Eric shook his head, and knuckled an eye. “I think you’re being overly paranoid, Bethie, but if that’s the way you want it…“ He shrugged. “I don’t have any best friends but you guys anyway—and if any of my old girlfriends showed up, I’d just as soon have an excuse not to recognize them. Are we doing the Celtic shows?”
Beth nodded; one of the first people she had contacted after their initial flight had been the head of the Celt Clan, a very resourceful gentleman, as Kory had seen when he’d met them at a Berkeley hamburger place. Evidently people in San Francisco—some of them, anyway—took the appearance of fugitives from the law on their doorstep in stride. He had been their chiefest help—had “networked,” was the word Beth used—gotten them in touch with others, and within a few days they had been settled into this townhouse and began putting new lives together.

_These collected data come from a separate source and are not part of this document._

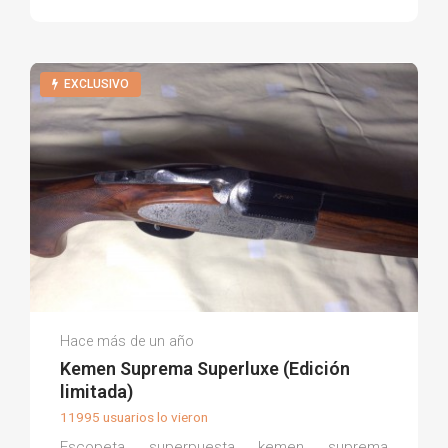
EXCLUSIVO
David Q.
Hace más de un año
(0)
Kemen Suprema Superluxe (Edición
limitada)
11995 usuarios lo vieron
Escopeta superpuesta kemen suprema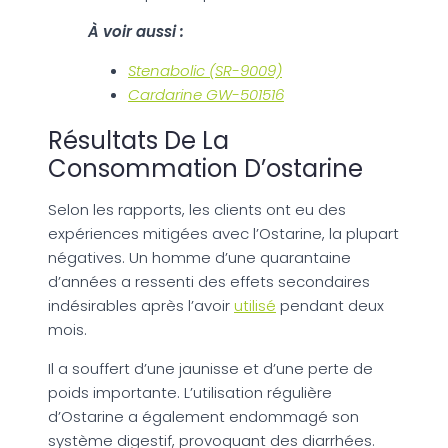
À voir aussi :
Stenabolic (SR-9009)
Cardarine GW-501516
Résultats De La
Consommation D’ostarine
Selon les rapports, les clients ont eu des
expériences mitigées avec l’Ostarine, la plupart
négatives. Un homme d’une quarantaine
d’années a ressenti des effets secondaires
indésirables après l’avoir
utilisé
pendant deux
mois.
Il a souffert d’une jaunisse et d’une perte de
poids importante. L’utilisation régulière
d’Ostarine a également endommagé son
système digestif, provoquant des diarrhées.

At first, transportation had not been a problem; the BART system ran everywhere they wanted to play, and Kory could ride in the metal trains and buses, even though it was sometimes less than comfortable. He had rather enjoyed walking home from the stores with his arms loaded down with bags. It had been an entirely new experience. And, at first, things had been too precarious for them even to think about doing Northern Faire—making the house livable was taking up all the time they had to spare from street-busking. But as Faire-season loomed nearer for the second year of their tenure here, and Beth had realized that they could make a substantial amount of money if only they could get there, she had become increasingly anxious to find some sort of transportation that could take them outside BART’s magic circle.